The Bloody End Of Meeker’s Utopia


That was all. Johnson did not touch Meeker again. The agent tottered back to his chair, felt himself over and found that he was not badly hurt. Next day, he penned a telegraphic request to Washington for troops, stating that his life and those of his employees were in danger. As his courier rode north toward the Western Union office in Rawlins, Meeker must have known that his life’s dream went with him.

In Washington the Indian Office passed Meeker’s wire on to General Sherman who ordered a force of 153 soldiers and 25 civilians under Major Thomas T. Thornburgh to go to White River from Rawlins. Presumably the Major did not care for the task. As an army officer he detested the Indian Office and all its works. The Ute Agency was not even in his military department. He had no decent maps, no proper guides. He had had fighting experience only with Plains Indians. He knew nothing about these Utes, with whom he tended to sympathize.

The Major took his time. On Monday morning, September 29, his force reached the Ute Reservation line at Milk Creek, 25 miles north of White River. Thornburgh had exchanged messages earlier with Meeker and had agreed to ride alone over Yellowjacket Pass to the agency for talks with Douglas and Jack, leaving his soldiers outside the reservation. But he found that Milk Creek was almost dry because of the record drought. He had to have fresh water for his men and for his 400 animals. Therefore he ordered his force to move some miles into the reservation to a spot where water was available.

From the sage ridges above Milk Creek valley, Chief Jack and his band watched this unexpected movement with enraged astonishment. Suddenly the soldiers spied the Indians. Someone fired a gun. Then everyone was firing. Men began falling to earth. After some minutes Jack’s courier leaped on his pony and galloped southward to bring the awful news to Douglas’ band at the agency. Before noon Major Thornburgh, eleven of his troopers, and many Utes lay dead. Forty-odd white men were wounded. Nearly 300 army horses and mules were out of action. Without the use of these animals, the army survivors were completely trapped. They forted up behind their wagons and dead horses and barely managed to hold Jack’s warriors off until relief troops arrived from Rawlins six days later.

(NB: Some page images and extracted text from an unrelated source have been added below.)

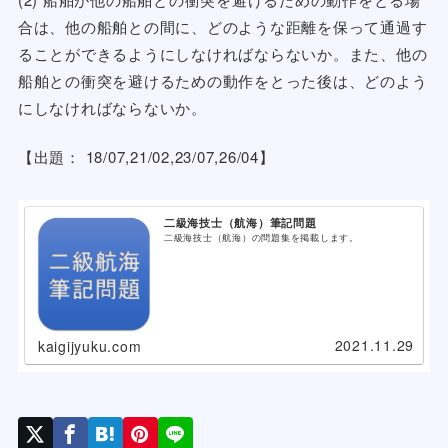
合は、他の船舶との間に、どのような距離を保って通過す
ることができるようにしなければならないか。また、他の
船舶との衝突を避けるための動作をとった後は、どのよう
にしなければならないか。
【出題： 18/07,21/02,23/07,26/04】
二級海技士（航海）筆記問題
二級海技士（航海）の問題集を掲載します。
2021.11.29
kaigijyuku.com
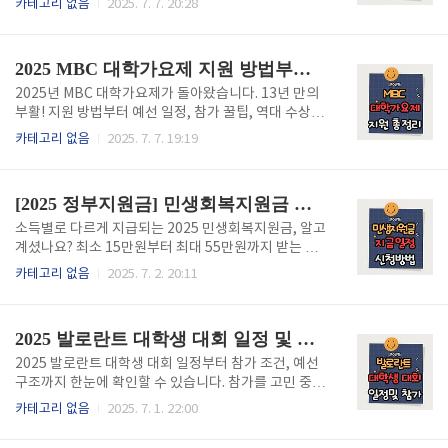
카테고리 없음
2025. 7. 7. 20:28
동장 주차장)홍천읍 중심부에 위치하여 접근성이 매우
확인하기 👈2025 문화비 소득공제 총정리 – 연말정산
뛰어납니다. 자동차와 대중교통 모두 편리하게 이용할
에서 놓치지 마세요!도서, 공연, 영화, 체육시설까지! 일
수 있습니다.🚗 자가용 이용 시서울/수도권: 중앙고속
상 속 문화생활을 하며 연말정산 소득공제까지 챙길 수
2025 MBC 대학가요제 지원 방법부터 역대 명곡까지 총정리 – 지금 도전하세요!
도로 홍천IC → 홍천 ..
있다면 어떨까요? 2025년 문화비 소득공제는 공제 대
상 품목이 확대되고, 공제율도 일부 상향되면서 더 많은
2025년 MBC 대학가요제가 돌아왔습니다. 13년 만의
근로자들이 혜택을 누릴 수 있게 되었습니다. 문화비 소
부활! 지원 방법부터 예선 일정, 참가 꿀팁, 역대 수상자
득공제란?문화비 소득공제는 총급여 7,000만 원 이하
까지 완벽하게 정리했습니다. 참여하고 싶다면 지금 클
카테고리 없음
2025. 7. 7. 19:19
근로자가 문화활동에 사용한 금액을 연말정산 시 공제
릭! 2025 대학가요제 안내 바로가기 👆 2025 MBC 대
받을 수 있는 제도입니다. 일반 신용카드 공제 한도와
학가요제: 청춘과 음악이 다시 만나는 순간대한민국 대
별도로 적용되며, 최대 300만 원까지 추가 공제가 가능
표 음악 경연대회, MBC 대학가요제가 13년 만에 돌아
[2025 정부지원금] 민생회복지원금 최대 55만원 지급 일정과 신청방법 전국민 차등 지급
합..
왔습니다. 1977년 시작 이후 유재하, 신해철, 김동률 등
수많은 뮤지션의 시작이 되었던 이 대회는, 단순한 음악
소득별로 다르게 지급되는 2025 민생회복지원금, 알고
경연이 아닌 시대의 흐름을 이끌었던 상징적인 무대였
계셨나요? 최소 15만원부터 최대 55만원까지 받는 법,
습니다. 1. 왜 대학가요제가 다시 주목받는가?지난 10
지금 바로 확인하세요! 민생회복지원금 신청하러 가기
카테고리 없음
2025. 7. 2. 20:11
년 간 한국 음악은 아이돌 중심의 상업적 흐름으로 빠르
👆 💸 모든 국민이 받는 건 아니라고요?2025년 정부의
게 흘러갔습니다. 그러나 음악 본연의 감성, 창의성, 청
민생회복지원금은 누구나 같은 금액을 받는 보편 지급
춘의 도전 정신을 담은 무대에 대한 갈증이 ..
이 아닙니다. 소득, 계층, 지역에 따라 지급 금액이 달라
2025 발로란트 대학생 대회 일정 및 참가 가이드 총정리
지는 ‘차등 지원’ 방식이 적용됩니다.즉, 단순한 지원이
아닌, 정밀하게 설계된 정책형 재난지원금입니다. 내용
2025 발로란트 대학생 대회 일정부터 참가 조건, 예선
을 잘 모르면 받을 수 있는 금액조차 줄어들 수 있으니
구조까지 한눈에 확인할 수 있습니다. 참가를 고민 중이
꼭 확인하세요!📊 누구에게 얼마나? 지원금 세부 지급
라면 지금 바로 필수 정보 체크하세요! 대학생 대회 일
카테고리 없음
2025. 7. 1. 22:00
액1차 지급은 전 국민 대상, 2차는 소득 하위 90%만 해
정 보러 가기👆 발로란트 대학생 대회란?‘발로란트 대
당됩니다. 아래 표를 보면 지급 구조가 확실히 보입니
학생 대회’는 전국 대학교 재학생 또는 휴학생을 대상으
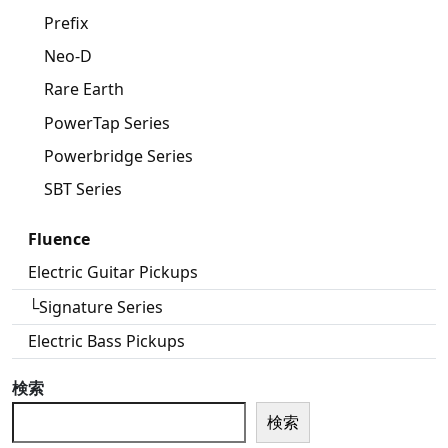
Prefix
Neo-D
Rare Earth
PowerTap Series
Powerbridge Series
SBT Series
Fluence
Electric Guitar Pickups
└Signature Series
Electric Bass Pickups
検索
検索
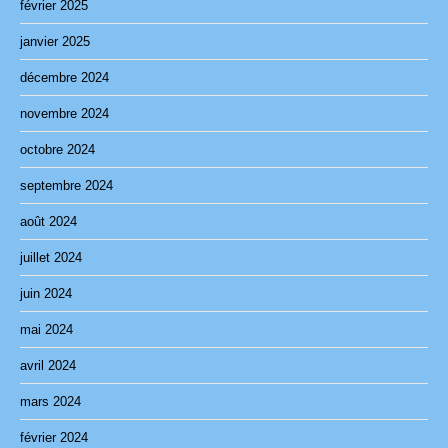
février 2025
janvier 2025
décembre 2024
novembre 2024
octobre 2024
septembre 2024
août 2024
juillet 2024
juin 2024
mai 2024
avril 2024
mars 2024
février 2024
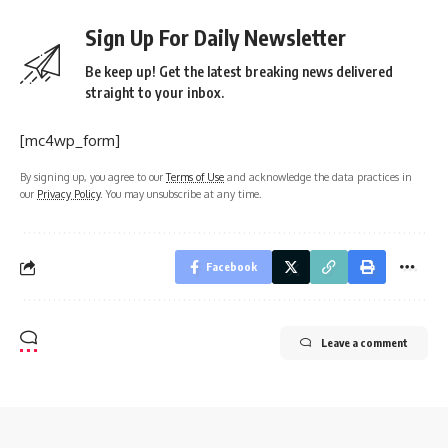
Sign Up For Daily Newsletter
Be keep up! Get the latest breaking news delivered
straight to your inbox.
[mc4wp_form]
By signing up, you agree to our
Terms of Use
and acknowledge the data practices in
our
Privacy Policy
. You may unsubscribe at any time.
Facebook
Leave a comment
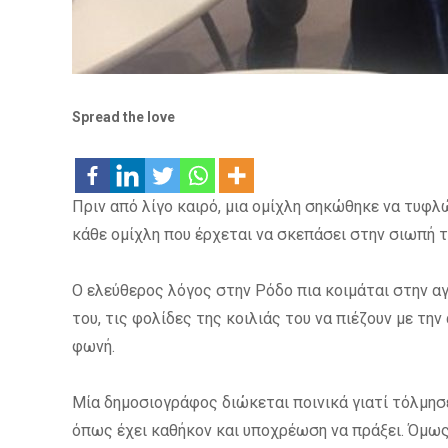
Spread the love
Πριν από λίγο καιρό, μια ομίχλη σηκώθηκε να τυφλ
κάθε ομίχλη που έρχεται να σκεπάσει στην σιωπή 
Ο ελεύθερος λόγος στην Ρόδο πια κοιμάται στην α
του, τις φολίδες της κοιλιάς του να πιέζουν με τη
φωνή.
Μία δημοσιογράφος διώκεται ποινικά γιατί τόλμησε 
όπως έχει καθήκον και υποχρέωση να πράξει. Όμως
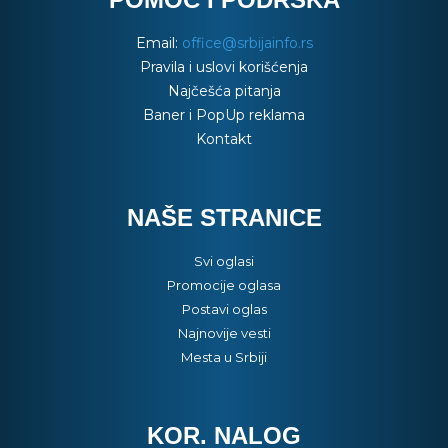
Email:
office@srbijainfo.rs
Pravila i uslovi korišćenja
Najčešća pitanja
Baner i PopUp reklama
Kontakt
NAŠE STRANICE
Svi oglasi
Promocije oglasa
Postavi oglas
Najnovije vesti
Mesta u Srbiji
KOR. NALOG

On that same fateful Monday morning, everything seemed peaceful at White River Agency. The tension of recent weeks was as bad as ever, but the boys from Greeley and Douglas’ men and the white women did their best to ignore it. Several young Utes loitered about begging biscuits at the big agency kitchen which Josie Meeker ran for the nine employees. She was helped by Flora Ellen Price, the plump, blond, teenaged wife of Meeker’s plowman. The agent, preoccupied and wan, spent all morning describing his difficulties in his September report. Soon after lunch he appeared at Josie’s kitchen window to get from her the key to the government gun closet. He walked with a stoop again as in his unhappiest Greeley days. There was a grim smile on his strained face. And still he retained enough of his old spirit to ask Josie if she knew what day September 29 was. When she shook her head, he said jauntily: “On this day in 1066, William the Conqueror landed in England!”

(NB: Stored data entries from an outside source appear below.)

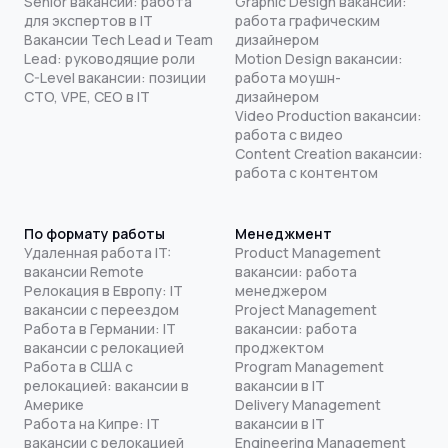
Senior вакансии: работа
Graphic Design вакансии:
для экспертов в IT
работа графическим
Вакансии Tech Lead и Team
дизайнером
Lead: руководящие роли
Motion Design вакансии:
C-Level вакансии: позиции
работа моушн-
CTO, VPE, CEO в IT
дизайнером
Video Production вакансии:
работа с видео
Content Creation вакансии:
работа с контентом
По формату работы
Менеджмент
Удаленная работа IT:
Product Management
вакансии Remote
вакансии: работа
Релокация в Европу: IT
менеджером
вакансии с переездом
Project Management
Работа в Германии: IT
вакансии: работа
вакансии с релокацией
проджектом
Работа в США с
Program Management
релокацией: вакансии в
вакансии в IT
Америке
Delivery Management
Работа на Кипре: IT
вакансии в IT
вакансии с релокацией
Engineering Management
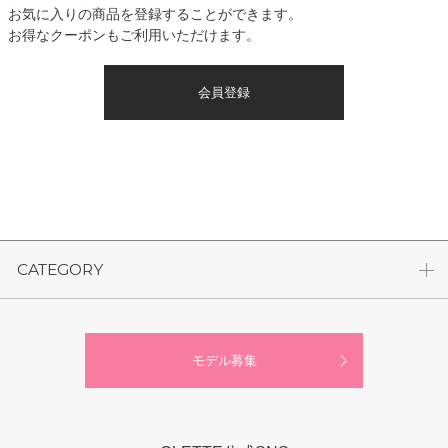
お気に入りの商品を登録することができます。
お得なクーポンもご利用いただけます。
会員登録
CATEGORY
モデル募集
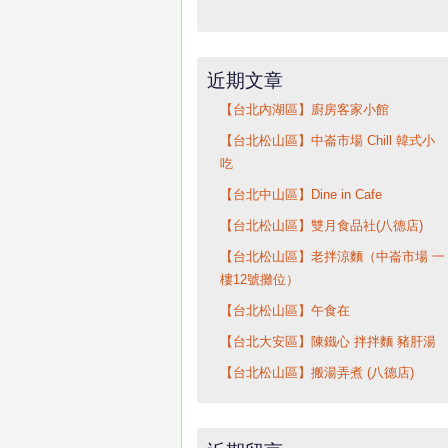
近期文章
【台北內湖區】廚房客家小館
【台北松山區】中崙市場 Chill 韓式小
吃
【台北中山區】Dine in Cafe
【台北松山區】雙月食品社(八德店)
【台北松山區】老拌涼麵（中崙市場 一
樓12號攤位）
【台北松山區】午食在
【台北大安區】陳鐵心 拌拌麵 豬肝湯
【台北松山區】搬湯弄煮 (八德店)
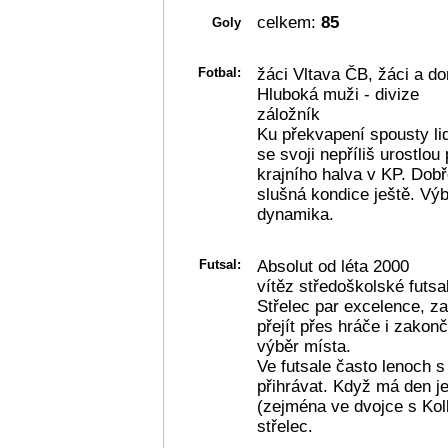
celkem:
85
Goly
Fotbal:
žáci Vltava ČB, žáci a do
Hluboká muži - divize
záložník
Ku překvapení spousty lid
se svoji nepříliš urostlou
krajního halva v KP. Dobře
slušná kondice ještě. Vý
dynamika.
Futsal:
Absolut od léta 2000
vítěz středoškolské futsa
Střelec par excelence, za
přejít přes hráče i zakon
výběr místa.
Ve futsale často lenoch s
přihrávat. Když má den je
(zejména ve dvojce s Koll
střelec.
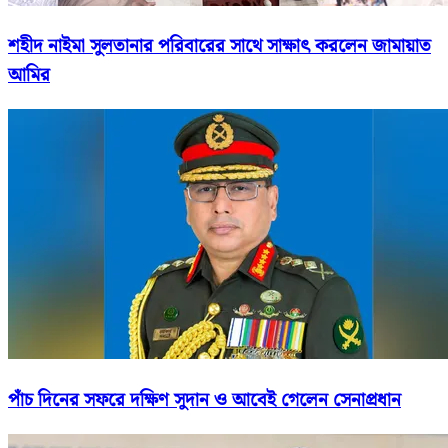
শহীদ নাইমা সুলতানার পরিবারের সাথে সাক্ষাৎ করলেন জামায়াত
আমির
পাঁচ দিনের সফরে দক্ষিণ সুদান ও আবেই গেলেন সেনাপ্রধান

At 1:30 P.M. Josie, Arvilla, and Flora Ellen were still in the kitchen, washing and wiping the dinner dishes in the Indian summer heat. A small Ute boy stopped to borrow matches, announcing proudly, “Now I go smoke.” Flora Ellen stepped outside to fetch her two small children. She saw some Greeley boys spreading dirt on the roof of a new building. Beyond them, on the street down to White River, she saw Douglas and a dozen of his men. Then she saw an Indian on a sweat-flecked pony galloping up to Douglas from the direction of Milk Creek.

The Indian said something to the old chief and immediately after that, Flora Ellen saw doom come. It came without signal, like the spontaneous firing at Milk Creek. Some of Douglas’ men simply raised their Winchesters and began shooting at their white friends, the unarmed Greeley boys. Flora Ellen watched one boy fall from the new roof. She watched another as he begged the Utes not to shoot him. She saw her husband collapse holding his stomach. She snatched her crying children, joined the other women, and went with them and Frank Dresser, a Greeley boy, to the adobe milk house while the Indians fired some of the log buildings.

The three women, two children, and Dresser sat in the milk house for four hours, too stunned, too helpless, too hopeless to entirely comprehend the horror which was upon them. Arvilla Meeker picked at her faded calico dress, wept and stopped weeping, and prayed for her husband’s safety. Josie was mixed sorrow and gentle compassion for the Utes, whom she had learned to understand. Flora Ellen was pure terror, dying the deaths of all the Indian-ravished heroines she had met in fiction.